DIRECTIONS: Copy out each line below exactly as written.

DATA TO USE:

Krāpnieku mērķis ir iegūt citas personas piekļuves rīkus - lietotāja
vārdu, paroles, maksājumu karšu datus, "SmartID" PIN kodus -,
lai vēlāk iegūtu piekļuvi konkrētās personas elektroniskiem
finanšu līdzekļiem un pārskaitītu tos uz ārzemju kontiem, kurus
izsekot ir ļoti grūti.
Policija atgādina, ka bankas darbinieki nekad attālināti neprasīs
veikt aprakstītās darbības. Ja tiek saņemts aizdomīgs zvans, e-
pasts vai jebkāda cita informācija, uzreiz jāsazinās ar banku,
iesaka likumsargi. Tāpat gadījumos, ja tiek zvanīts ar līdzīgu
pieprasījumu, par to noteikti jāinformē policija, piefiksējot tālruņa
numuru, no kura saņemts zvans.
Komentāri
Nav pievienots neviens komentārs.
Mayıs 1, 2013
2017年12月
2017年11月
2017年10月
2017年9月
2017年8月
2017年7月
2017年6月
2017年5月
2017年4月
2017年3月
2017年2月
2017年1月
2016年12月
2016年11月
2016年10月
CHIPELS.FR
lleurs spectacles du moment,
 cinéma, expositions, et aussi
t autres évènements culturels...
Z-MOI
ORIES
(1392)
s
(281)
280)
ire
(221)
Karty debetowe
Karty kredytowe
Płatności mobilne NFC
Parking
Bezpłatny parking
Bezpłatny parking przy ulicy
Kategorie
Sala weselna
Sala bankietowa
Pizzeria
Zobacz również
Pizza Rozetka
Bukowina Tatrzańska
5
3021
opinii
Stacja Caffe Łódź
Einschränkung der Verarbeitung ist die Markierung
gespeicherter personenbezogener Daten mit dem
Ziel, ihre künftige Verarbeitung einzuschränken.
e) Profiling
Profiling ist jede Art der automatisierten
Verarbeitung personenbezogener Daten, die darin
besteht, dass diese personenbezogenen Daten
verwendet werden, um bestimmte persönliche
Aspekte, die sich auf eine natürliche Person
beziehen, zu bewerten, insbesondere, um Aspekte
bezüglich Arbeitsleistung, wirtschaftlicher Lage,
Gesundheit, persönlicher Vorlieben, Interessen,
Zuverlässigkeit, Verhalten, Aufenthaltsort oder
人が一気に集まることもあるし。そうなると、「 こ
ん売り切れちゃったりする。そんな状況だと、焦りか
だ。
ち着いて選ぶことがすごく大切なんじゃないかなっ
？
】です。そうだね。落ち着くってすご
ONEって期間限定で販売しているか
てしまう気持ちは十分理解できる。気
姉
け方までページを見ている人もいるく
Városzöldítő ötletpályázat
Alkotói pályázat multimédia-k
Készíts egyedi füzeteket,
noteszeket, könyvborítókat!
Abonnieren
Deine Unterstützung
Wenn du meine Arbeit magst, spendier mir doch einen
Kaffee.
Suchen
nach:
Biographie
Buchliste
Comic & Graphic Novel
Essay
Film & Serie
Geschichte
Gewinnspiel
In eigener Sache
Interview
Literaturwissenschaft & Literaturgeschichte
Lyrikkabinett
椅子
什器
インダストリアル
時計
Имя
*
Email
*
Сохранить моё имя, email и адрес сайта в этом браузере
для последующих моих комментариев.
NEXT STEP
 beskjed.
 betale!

YOUR RESPONSE:
Krāpnieku mērķis ir iegūt citas personas piekļuves rīkus - lietotāja
vārdu, paroles, maksājumu karšu datus, "SmartID" PIN kodus -,
lai vēlāk iegūtu piekļuvi konkrētās personas elektroniskiem
finanšu līdzekļiem un pārskaitītu tos uz ārzemju kontiem, kurus
izsekot ir ļoti grūti.
Policija atgādina, ka bankas darbinieki nekad attālināti neprasīs
veikt aprakstītās darbības. Ja tiek saņemts aizdomīgs zvans, e-
pasts vai jebkāda cita informācija, uzreiz jāsazinās ar banku,
iesaka likumsargi. Tāpat gadījumos, ja tiek zvanīts ar līdzīgu
pieprasījumu, par to noteikti jāinformē policija, piefiksējot tālruņa
numuru, no kura saņemts zvans.
Komentāri
Nav pievienots neviens komentārs.
Mayıs 1, 2013
2017年12月
2017年11月
2017年10月
2017年9月
2017年8月
2017年7月
2017年6月
2017年5月
2017年4月
2017年3月
2017年2月
2017年1月
2016年12月
2016年11月
2016年10月
CHIPELS.FR
lleurs spectacles du moment,
 cinéma, expositions, et aussi
t autres évènements culturels...
Z-MOI
ORIES
(1392)
s
(281)
280)
ire
(221)
Karty debetowe
Karty kredytowe
Płatności mobilne NFC
Parking
Bezpłatny parking
Bezpłatny parking przy ulicy
Kategorie
Sala weselna
Sala bankietowa
Pizzeria
Zobacz również
Pizza Rozetka
Bukowina Tatrzańska
5
3021
opinii
Stacja Caffe Łódź
Einschränkung der Verarbeitung ist die Markierung
gespeicherter personenbezogener Daten mit dem
Ziel, ihre künftige Verarbeitung einzuschränken.
e) Profiling
Profiling ist jede Art der automatisierten
Verarbeitung personenbezogener Daten, die darin
besteht, dass diese personenbezogenen Daten
verwendet werden, um bestimmte persönliche
Aspekte, die sich auf eine natürliche Person
beziehen, zu bewerten, insbesondere, um Aspekte
bezüglich Arbeitsleistung, wirtschaftlicher Lage,
Gesundheit, persönlicher Vorlieben, Interessen,
Zuverlässigkeit, Verhalten, Aufenthaltsort oder
人が一気に集まることもあるし。そうなると、「 こ
ん売り切れちゃったりする。そんな状況だと、焦りか
だ。
ち着いて選ぶことがすごく大切なんじゃないかなっ
？
】です。そうだね。落ち着くってすご
ONEって期間限定で販売しているか
てしまう気持ちは十分理解できる。気
姉
け方までページを見ている人もいるく
Városzöldítő ötletpályázat
Alkotói pályázat multimédia-k
Készíts egyedi füzeteket,
noteszeket, könyvborítókat!
Abonnieren
Deine Unterstützung
Wenn du meine Arbeit magst, spendier mir doch einen
Kaffee.
Suchen
nach:
Biographie
Buchliste
Comic & Graphic Novel
Essay
Film & Serie
Geschichte
Gewinnspiel
In eigener Sache
Interview
Literaturwissenschaft & Literaturgeschichte
Lyrikkabinett
椅子
什器
インダストリアル
時計
Имя
*
Email
*
Сохранить моё имя, email и адрес сайта в этом браузере
для последующих моих комментариев.
NEXT STEP
 beskjed.
 betale!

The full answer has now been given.